Copy out the Scars of Honor chat recap word for word, from start to finish.

*** Opening Supplied passage ***

That sounds messier than it was. Underneath the usual general-chat static, there was a pretty clear mood running through the channel: people are impatient to actually play something, but they’re also weirdly energized by the chance to argue about what kind of MMO they want Scars of Honor to be standing next to when it finally arrives.

The Announcement Confused People, but the Race Vote Did Its Job

The day opened with players trying to decode the most recent announcement and, specifically, what “world clash” was meant to refer to when the game itself wasn’t playable. The quickest read from chat was blunt: this looked less like a hands-on event and more like another round of community polling dressed up as a happening.

That didn’t stop people from latching onto the fun part. A race vote is catnip for MMO communities, and the reaction was immediate. One player was already “hyped asf” to vote for a favorite race, while another jumped straight to monetization brain and joked that votes should cost $5 if they came with a key to the next closed NDA test, or $20 for access to every playtest before launch. That’s half joke, half hostage negotiation — which, to be fair, is the natural state of pre-release MMO fandom.

There was also the inevitable confidence that Humans would steamroll any popularity contest. If you’ve spent any time around fantasy MMOs, you know the script: everyone says they want exotic race design, then half the server rolls the most normal-looking person available. The chat didn’t exactly mount a defense of the underdogs here.

More telling was what sat underneath the jokes. Several people were still asking the same question in slightly different forms: when is the game playable? Not “when is the next lore post,” not “when is the next poll,” but when can they actually log in. The stock answer — “when it’s ready” — showed up more than once, and nobody really fought it. But nobody sounded satisfied by it either.

The Eternal Pre-Alpha Question: Can We Play Yet?

*** Closing Supplied passage ***
*** Opening Recorded information ***

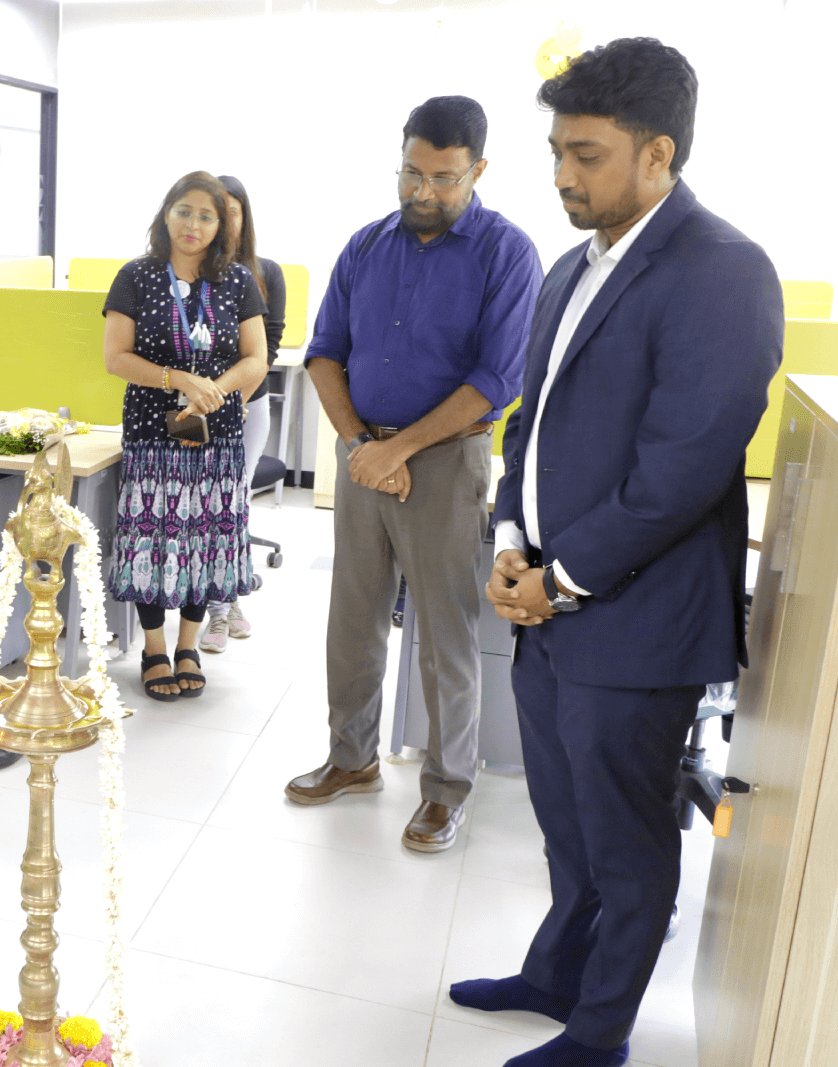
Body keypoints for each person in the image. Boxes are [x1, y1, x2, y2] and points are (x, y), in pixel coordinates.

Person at [449, 39, 781, 1067]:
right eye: (555, 150)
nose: (560, 175)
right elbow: (527, 425)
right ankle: (557, 969)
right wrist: (511, 541)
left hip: (631, 622)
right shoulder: (570, 267)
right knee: (564, 822)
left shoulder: (722, 271)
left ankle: (599, 1032)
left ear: (657, 153)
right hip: (545, 602)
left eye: (585, 154)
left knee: (629, 844)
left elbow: (679, 469)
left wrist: (562, 576)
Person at [285, 96, 542, 853]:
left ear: (478, 171)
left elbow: (497, 376)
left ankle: (446, 788)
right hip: (364, 452)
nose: (422, 191)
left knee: (444, 631)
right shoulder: (366, 246)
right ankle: (351, 757)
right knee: (353, 618)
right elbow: (325, 351)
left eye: (442, 177)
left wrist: (398, 451)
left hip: (444, 458)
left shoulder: (507, 252)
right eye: (410, 172)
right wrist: (364, 443)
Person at [102, 171, 269, 701]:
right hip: (152, 428)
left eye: (206, 215)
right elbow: (116, 358)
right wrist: (180, 380)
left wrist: (212, 390)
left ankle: (188, 645)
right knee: (150, 536)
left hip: (216, 431)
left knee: (204, 537)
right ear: (165, 214)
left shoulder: (238, 281)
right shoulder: (136, 276)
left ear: (221, 226)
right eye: (184, 211)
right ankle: (153, 647)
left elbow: (257, 359)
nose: (193, 224)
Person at [199, 174, 286, 654]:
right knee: (207, 506)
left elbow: (267, 348)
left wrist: (231, 403)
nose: (223, 220)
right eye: (215, 210)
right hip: (196, 407)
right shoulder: (190, 272)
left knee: (231, 503)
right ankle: (220, 606)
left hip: (246, 407)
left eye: (232, 212)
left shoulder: (264, 272)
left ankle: (223, 604)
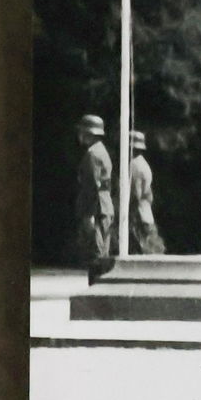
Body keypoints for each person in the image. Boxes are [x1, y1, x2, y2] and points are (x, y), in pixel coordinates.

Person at [74, 114, 115, 282]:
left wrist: (90, 214)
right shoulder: (101, 150)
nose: (79, 135)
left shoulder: (92, 154)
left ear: (88, 133)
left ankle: (96, 291)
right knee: (101, 253)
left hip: (96, 208)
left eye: (82, 132)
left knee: (95, 254)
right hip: (104, 206)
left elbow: (92, 187)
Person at [126, 130, 166, 254]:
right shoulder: (143, 163)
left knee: (143, 245)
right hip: (145, 209)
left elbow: (136, 194)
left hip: (138, 213)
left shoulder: (134, 165)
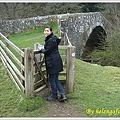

*** Closing Recorded information ***

Response for this exercise:
That sounds messier than it was. Underneath the usual general-chat static, there was a pretty clear mood running through the channel: people are impatient to actually play something, but they’re also weirdly energized by the chance to argue about what kind of MMO they want Scars of Honor to be standing next to when it finally arrives.

The Announcement Confused People, but the Race Vote Did Its Job

The day opened with players trying to decode the most recent announcement and, specifically, what “world clash” was meant to refer to when the game itself wasn’t playable. The quickest read from chat was blunt: this looked less like a hands-on event and more like another round of community polling dressed up as a happening.

That didn’t stop people from latching onto the fun part. A race vote is catnip for MMO communities, and the reaction was immediate. One player was already “hyped asf” to vote for a favorite race, while another jumped straight to monetization brain and joked that votes should cost $5 if they came with a key to the next closed NDA test, or $20 for access to every playtest before launch. That’s half joke, half hostage negotiation — which, to be fair, is the natural state of pre-release MMO fandom.

There was also the inevitable confidence that Humans would steamroll any popularity contest. If you’ve spent any time around fantasy MMOs, you know the script: everyone says they want exotic race design, then half the server rolls the most normal-looking person available. The chat didn’t exactly mount a defense of the underdogs here.

More telling was what sat underneath the jokes. Several people were still asking the same question in slightly different forms: when is the game playable? Not “when is the next lore post,” not “when is the next poll,” but when can they actually log in. The stock answer — “when it’s ready” — showed up more than once, and nobody really fought it. But nobody sounded satisfied by it either.

The Eternal Pre-Alpha Question: Can We Play Yet?